* _Document extract_:
>>>

Lecture 13

File Organization and Indexing

Unit III: Storage & Indexing

Database Systems - MTech First Semester

Cloud & Software Operations Cluster | SOCS | UPES

Dr. Mohsin Dar
Assistant Professor

Learning Objectives

What We'll Learn Today

Understand different file organization techniques
Learn the concept and importance of indexing
Explore various types of indexes
Analyze index performance through practical calculations
Compare different file organization methods

File Organization

What is File Organization?

File Organization refers to the way records are arranged and stored in a file on secondary storage devices.

The organization of data files impacts:

Access Time: How quickly we can retrieve records
Storage Efficiency: How much space is utilized
Update Performance: Speed of insertions, deletions, and modifications
Query Performance: How efficiently we can search for data

File Organization Types

Types of File Organization

1. Heap File (Unordered)

Records are stored in the order they are inserted - no particular ordering.

Unordered File Organization Details

Records are typically added at the end of the file, without following any specific order.
This insertion method allows only linear search, resulting in slower search times.
Despite slow searches, maintenance including insertion and deletion is simpler.
No reorganization of the entire file is needed, making maintenance easier.
If file is unordered, number of block accesses required to reach correct block which contains the desired record is O(n), where n is the number of blocks.

<<<

* _Written task 1_: In the lecture notes on file organization, where in an unordered file are records typically added?
* _Written task 2_: Reproduce word for word the passage of the file organization lecture notes from "The organization of" to "no particular ordering.".

* _Entries_:

>>>

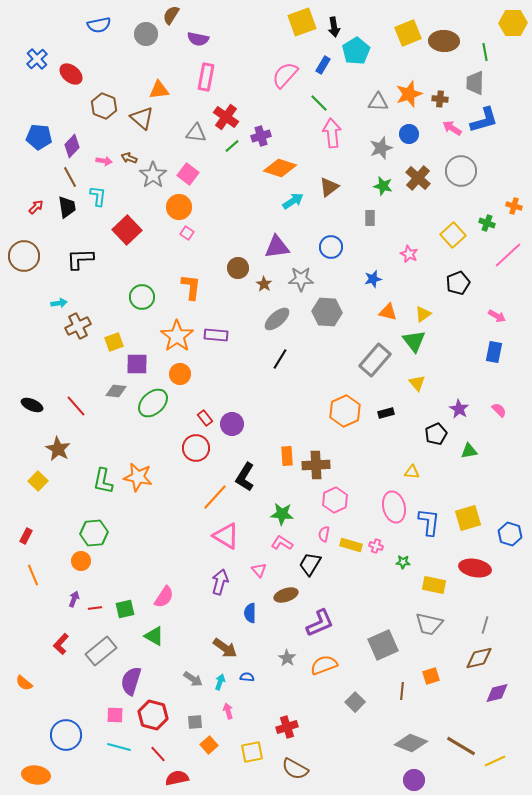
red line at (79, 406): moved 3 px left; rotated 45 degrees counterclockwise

<<<
>>>

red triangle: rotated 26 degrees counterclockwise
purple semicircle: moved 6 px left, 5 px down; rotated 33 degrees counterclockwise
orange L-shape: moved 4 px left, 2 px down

<<<

* _Full response 1_: At the end of the file.

* _Full response 2_:
The organization of data files impacts:

Access Time: How quickly we can retrieve records
Storage Efficiency: How much space is utilized
Update Performance: Speed of insertions, deletions, and modifications
Query Performance: How efficiently we can search for data

File Organization Types

Types of File Organization

1. Heap File (Unordered)

Records are stored in the order they are inserted - no particular ordering.